I bought some BC sweatpants, went to the Saturday night alumni Mass, and then headed back to Edmond’s, where Christina, Lindsey, Erin, Jackie, Bridget, and I had decided to settle the Presto’s/Pino’s debate once and for all. Presto’s and Pino’s are two New York-style pizza places a few doors down from each other in Cleveland Circle. Their pizzas are very similar, and people have been debating which one is better pretty much since they’ve existed. So we ordered one from Pino’s and one from Presto’s and decided to taste test.


Pino’s came first, although we’d ordered from them second. Considering one notorious incident in college when Jon (absent from the reunion due to his upcoming wedding) bitched them out for taking ninety minutes and delivering the wrong order, that was pretty impressive. Presto’s also came on time, and rather than making us go to the lobby, they delivered it right to the dorm room.

In the end, Lindsey, Erin and I voted for Pino’s, Christina and Bridget voted for Presto’s, and Jackie remained undecided. So Pino’s was the narrow winner.

I don’t know what I was laughing about in that picture, but I look really happy. Even though everyone thinks of crazy parties when they think of college, some of my favorite moments involved my friends and I hanging around the dorms with takeout (freshman year, we used to discuss the meaning of life while eating Chinese), so I’m glad I got to experience that again.

Then came the weekend’s main event: the class of 2006 party in the Mods. The Mods are two-story townhouse dorms for seniors notorious for being the party dorms. (They were originally constructed as temporary housing—that was back in 1970.) If people were going to only one official event, this was it. There was a cash bar and a DJ in the Mod lot, and despite the lack of some favorites played, lots of dancing and picture-taking and having a good time.

After that, we all headed back into Edmond’s to continue the partying. Not only was Res Life serving pancakes again, but this time the BC police were helping them.

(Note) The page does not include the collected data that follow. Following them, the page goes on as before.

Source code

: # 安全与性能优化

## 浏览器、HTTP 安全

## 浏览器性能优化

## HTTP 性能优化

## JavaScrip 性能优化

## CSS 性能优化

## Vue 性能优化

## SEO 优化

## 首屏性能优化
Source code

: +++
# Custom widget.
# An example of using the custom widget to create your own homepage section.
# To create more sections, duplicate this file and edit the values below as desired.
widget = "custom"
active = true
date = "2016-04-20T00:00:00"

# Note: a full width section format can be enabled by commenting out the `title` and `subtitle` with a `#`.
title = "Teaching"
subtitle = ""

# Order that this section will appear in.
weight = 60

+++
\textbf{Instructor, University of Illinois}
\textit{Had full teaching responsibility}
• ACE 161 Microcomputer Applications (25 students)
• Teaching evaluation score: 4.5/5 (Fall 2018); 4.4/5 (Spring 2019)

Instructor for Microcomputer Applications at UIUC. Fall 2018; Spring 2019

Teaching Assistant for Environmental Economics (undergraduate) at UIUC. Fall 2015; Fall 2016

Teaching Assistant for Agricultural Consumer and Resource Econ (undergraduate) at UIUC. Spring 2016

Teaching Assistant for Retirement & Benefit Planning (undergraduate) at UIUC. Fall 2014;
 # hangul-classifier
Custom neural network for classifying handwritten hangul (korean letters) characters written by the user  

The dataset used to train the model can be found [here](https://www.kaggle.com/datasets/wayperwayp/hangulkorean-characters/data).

We played some Beirut like old times, and then everyone on the ninth floor dragged their kitchen tables out to the hallway so we could start a massive flip-cup game.

Yeah. Revertigo. And it was awesome.

I talked with people I hadn’t seen in a long time until four in the morning. The next day, we got up and headed to another official event, a jazz brunch. Most of the rest of the class of 2006 had decided to sleep in, so it was largely us with a bunch of people at their 30-year and 40-year reunion.


The last event, after we checked out of the dorms, was a Red Sox game against Oakland. This event had sold out quickly, so it ended up being a date for me and Erin.

Sox won!

Christina stayed with me for another night, headed down to Fall River for a few days to visit some of her friends there, and then came back up for a night to have dinner with Julie and me and then catch her flight home.

It was seriously one of the best weekends of my life, and even with all these details, I feel like it’s hard for me to convey just how awesome it was. And the thing is, it was an entirely mutual feeling—EVERYONE had a great time. EVERYONE was smiling and getting into everything. EVERYONE came away wishing they could go back to college, as we’d just squeezed all of the best parts of it into one weekend. I guess that’s just the enthusiasm that BC students are known for.